The Buffalo Bills entered free agency with $67.68 million in cap space. The team wasted no time going out into the market place to buy an infrastructure.

The Buffalo Bills attacked free agency like a bachelor party raffle winner on a next day shopping spree with a wad of cash burning a hole in his pocket. As of this writing, the Bills have signed 11 players in free agency and guaranteed at least $78 million.

We previously argued that Buffalo’s cap space plus draft capital positioned the team well to return to the playoffs in 2019. Brandon Beane appears to agree.

Addressing the Offensive Line

Before the legal tampering period even started, Buffalo threw three years and $12.6 million at Spencer Long. The former Jet posted a 43.7 pass blocking grade last season, per Pro Football Focus. The Jets are desperate for offensive lineman as well, so their willingness to let Long walk should have been a red flag for the Bills.

A better use of financial resources was importing Mitch Morse. The former Chief got four years and $44.5 million to relocate. This contract basically nails what Spotrac deemed as Morse’s market value. Not that the Spotrac market value algorithm is the end-all-be-all, but it’s interesting none the less.

=-=-=

What the task requires —
Please answer from the article on the Buffalo Bills' free agency moves: how much cap space did the team have when free agency began?

Provided material —
=-=-=

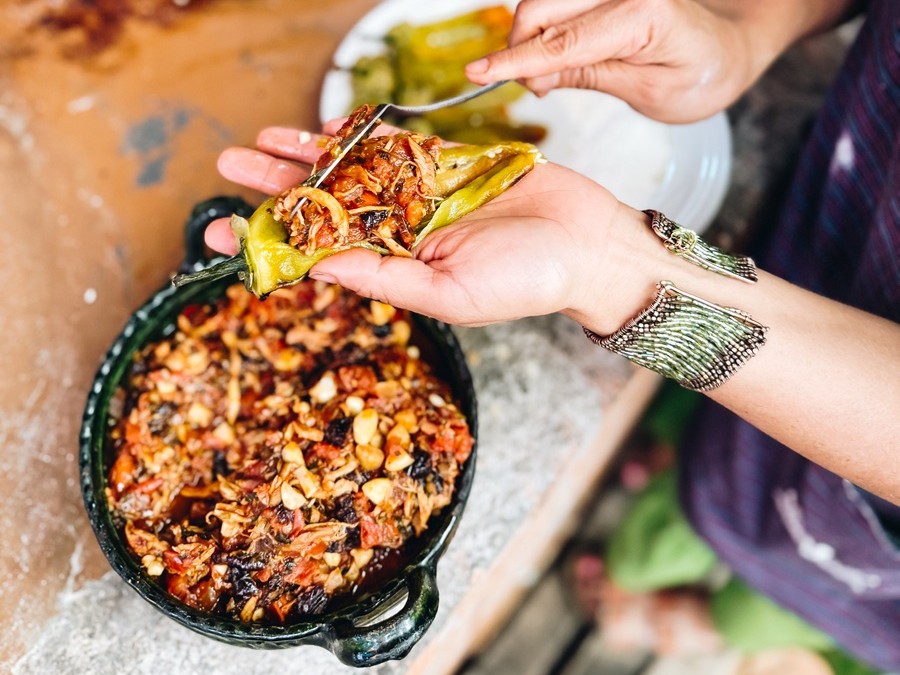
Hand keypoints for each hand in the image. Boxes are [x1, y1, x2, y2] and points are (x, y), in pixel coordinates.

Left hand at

=-=-=

Response to the exercise —
$67.68 million